Sales of cakes in large, family-sized formats have remained at the same level of around £334m (€434m).
“We now spend well over twice as much on these individual cakes as we do on large cakes (compared to just one and half times back in 2003,” points out Mintel.
The market research firm said that this tendency is not necessarily down to a desire to eat less sweet and fatty treats for health reasons, but rather consumers having less time to partake in traditional afternoon tea with family members or colleagues.
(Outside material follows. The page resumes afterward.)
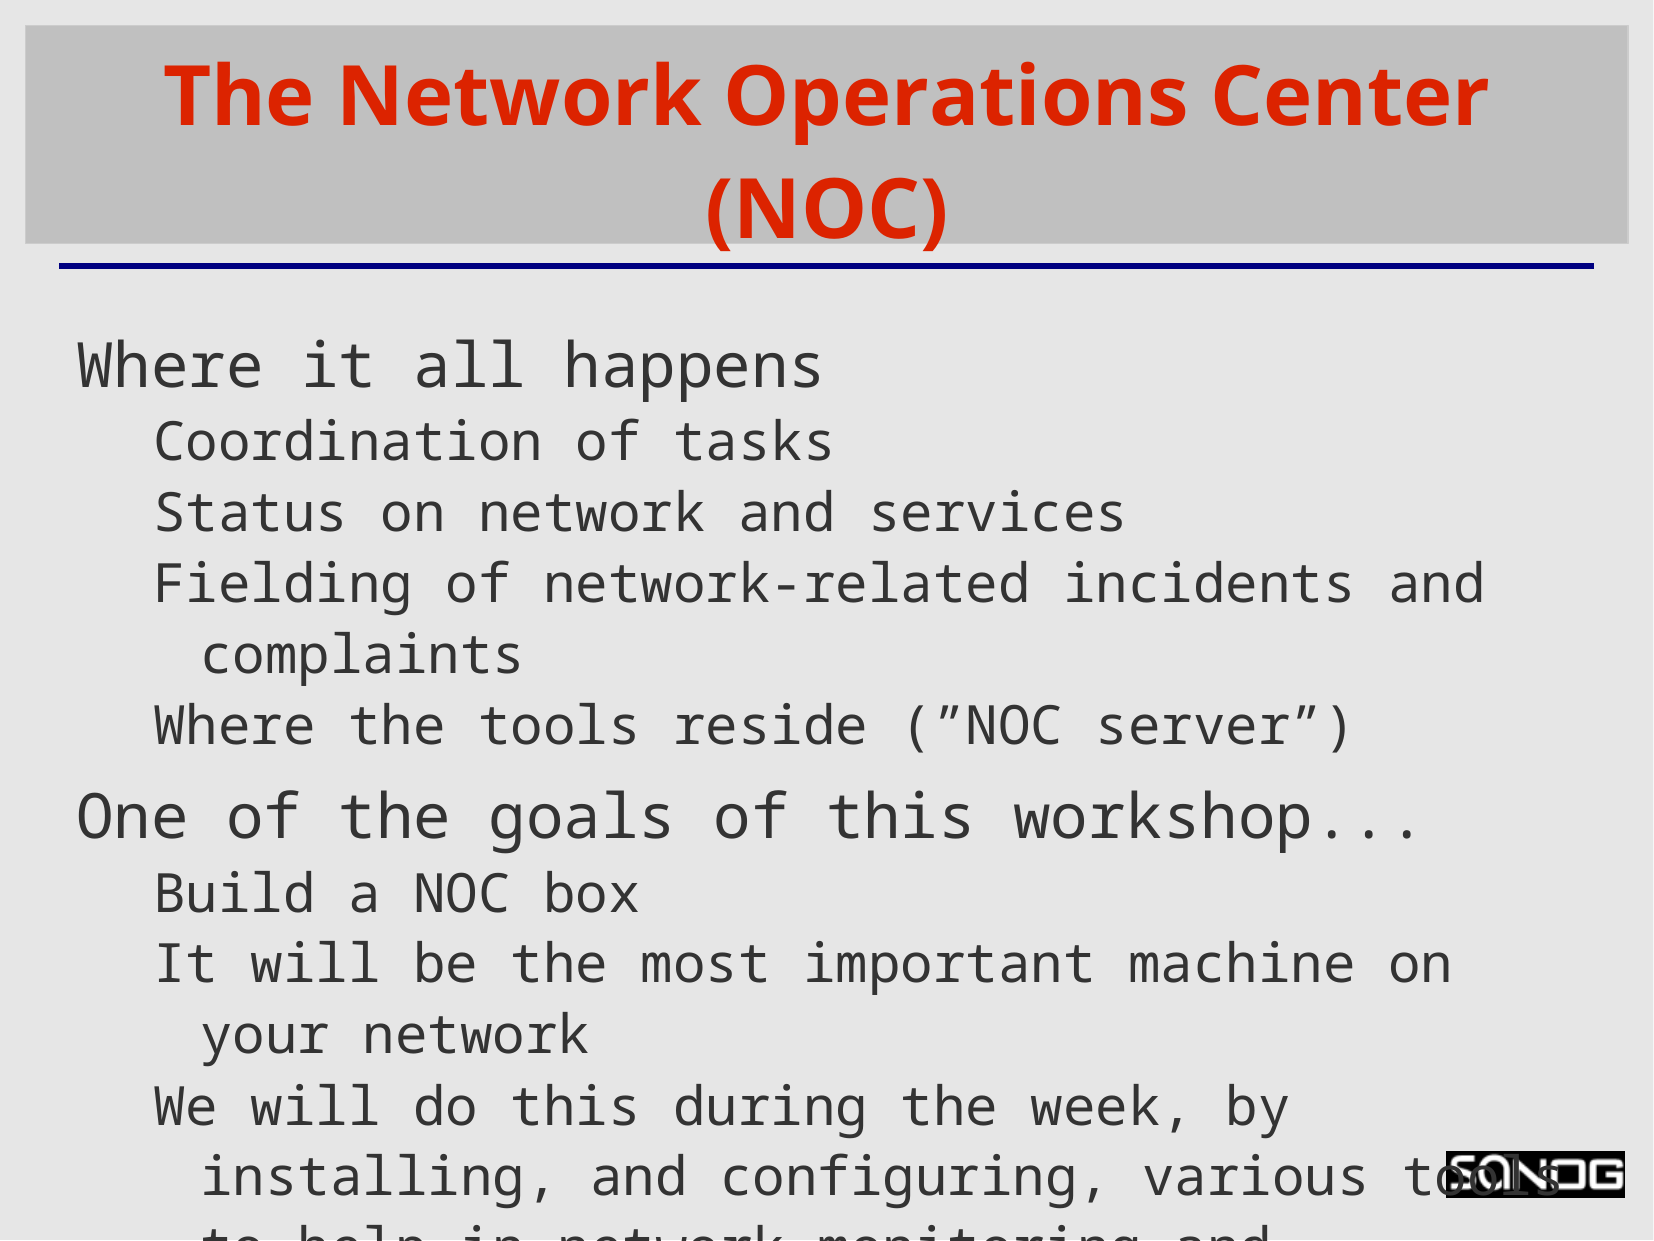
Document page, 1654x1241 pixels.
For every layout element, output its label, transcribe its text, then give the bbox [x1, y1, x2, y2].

list Where it all happens Coordination of tasks Status on network and services Fielding of network-related incidents and complaints Where the tools reside (”NOC server”) One of the goals of this workshop... Build a NOC box It will be the most important machine on your network We will do this during the week, by installing, and configuring, various tools to help in network monitoring and management. [59, 322, 1595, 1230]
picture [1595, 1151, 1625, 1198]
title The Network Operations Center (NOC) [121, 46, 1534, 254]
Thus, they prefer products in smaller packages that they can eat alone, on the go.
Less consumption could be a side effect of carrying a small cake in one’s hand bag to eat away from home, however, since that means there is far less chance of going back of second helpings.
Portion size focus
The trend towards smaller sizes for sweet treats looks to be in keeping with Food Standards Agency’s current campaign to reduce saturated fat and energy intake in the UK population.
Part of this campaign involves scope for smaller or standardised portion sizes for some products pre-packed to provide individual servings. Demonstrating that there is demand from consumers for smaller-sized products – whether for health or convenience reason – will add clout to marketeer arguments for new product formats.
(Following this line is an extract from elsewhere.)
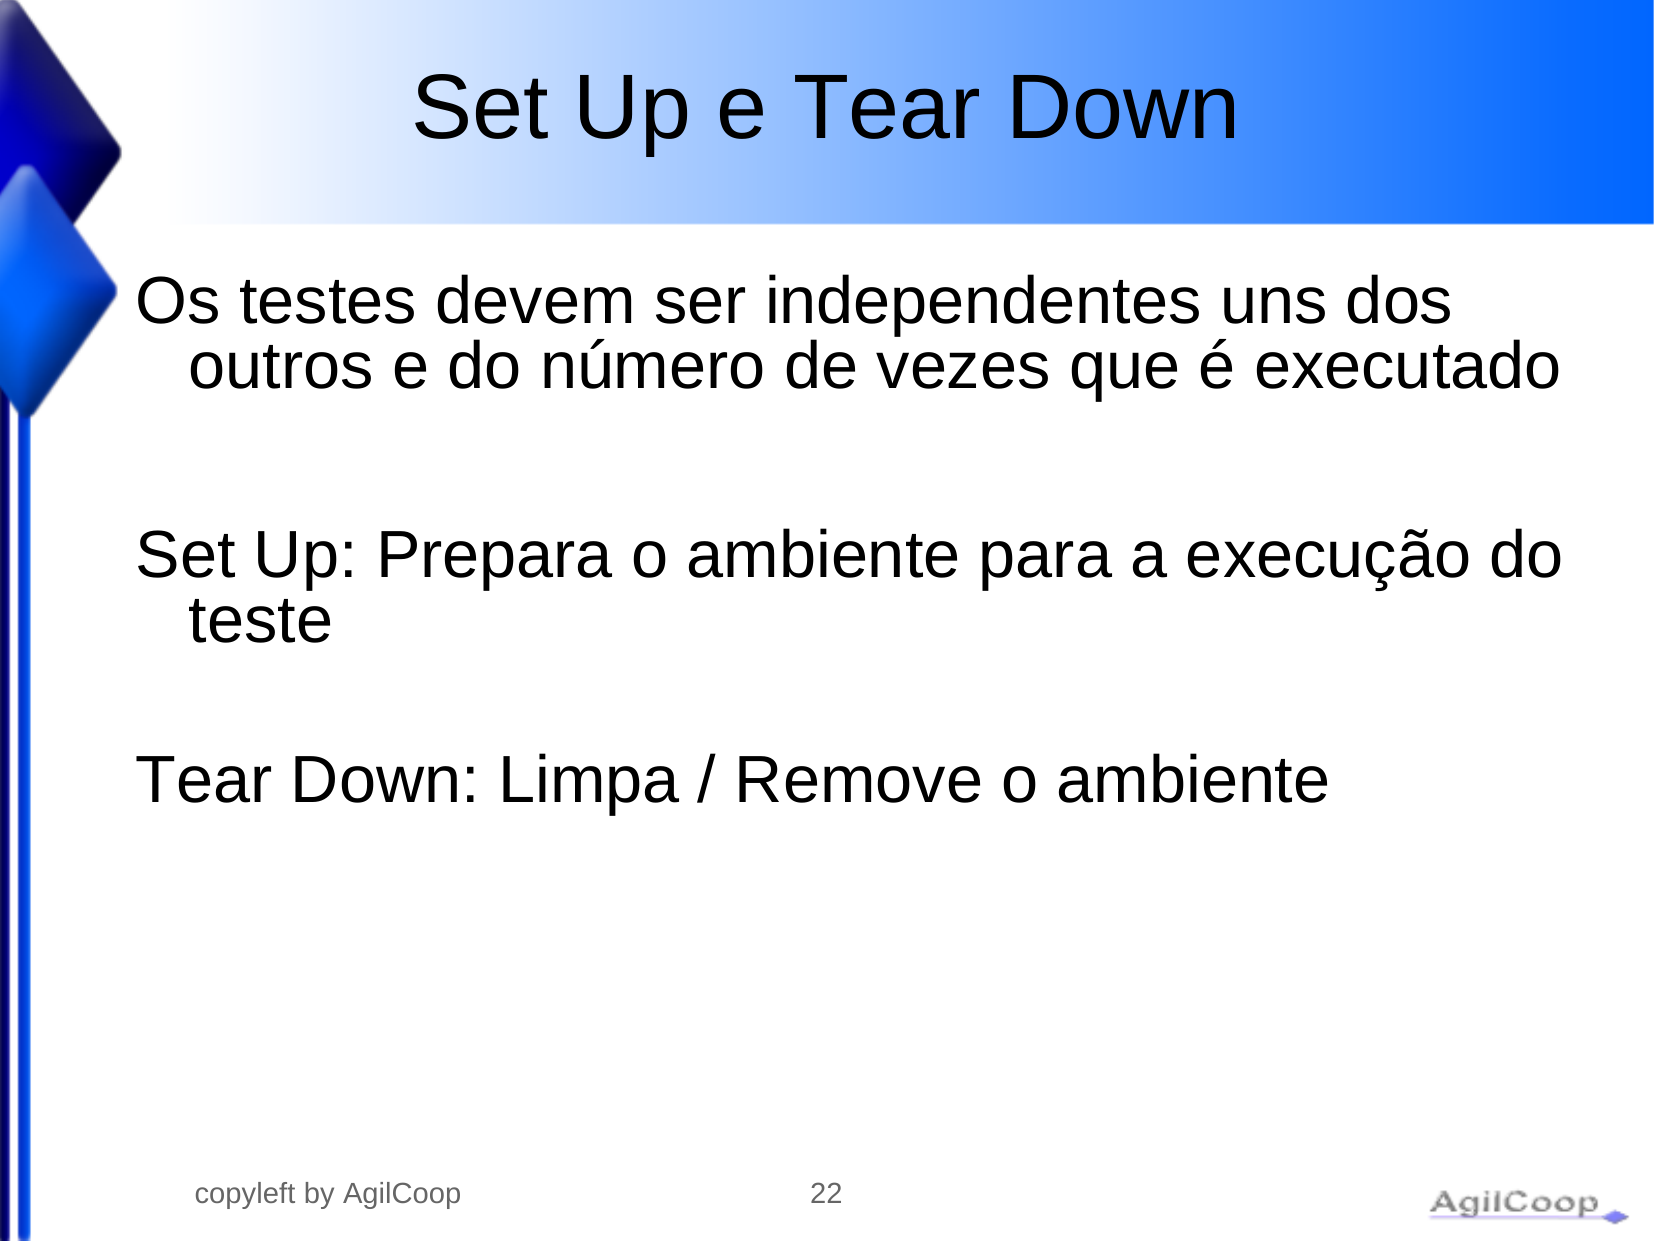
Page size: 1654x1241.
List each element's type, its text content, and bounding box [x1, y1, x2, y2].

title Set Up e Tear Down [82, 8, 1571, 216]
list Os testes devem ser independentes uns dos outros e do número de vezes que é executado Set Up: Prepara o ambiente para a execução do teste Tear Down: Limpa / Remove o ambiente [118, 271, 1607, 848]
picture [0, 0, 1654, 1241]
The government agency recently conducted research on the relative sizes of various food products now, compared with 15 to 20 years ago.
It found that in premium products, including muffins, cookies, luxury crisps and luxury ice creams and chocolate, larger portion sizes are now available. These are sometimes billed as 'sharer' packs.
Traditional and standard products, like cakes and biscuits, look to have remained the same size.
Some smaller portion sizes are also available for some products, like chocolate, savoury snacks, soft drinks and ice cream bars and comes, but these are often sold in the multi-pack format.
Following analysis of this data and other considerations, participants at a workshop in April recommended that the focus of future work, consumer advice and industry action on portion sizes should be on foods that contribute most to saturated fat intake. These include biscuits, cakes, meat products, savoury snacks, and dairy products and spreads.
Single serving, or 'impulse' purchases of sweet and savoury snacks, as well as sugary and other beverages, should also be prioritised, they said.
Selling individually-wrapped portions, as opposed to one product that can serve several people, will necessarily require more packaging materials.
This appears to run counter to efforts to reduce packaging and waste; According to Defra, in 2007 the UK disposed of an estimated 10.5 million tonnes of packaging waste, of which around 59 per cent of which was recovered and recycled.
However when it comes to food waste, if a large cake is not eaten in one sitting the risk is that it may be thrown away. Individually-wrapped products, on the other hand, stay fresh until opened and are eaten in one go. They are likely to be thrown away only if the best-before date is exceeded.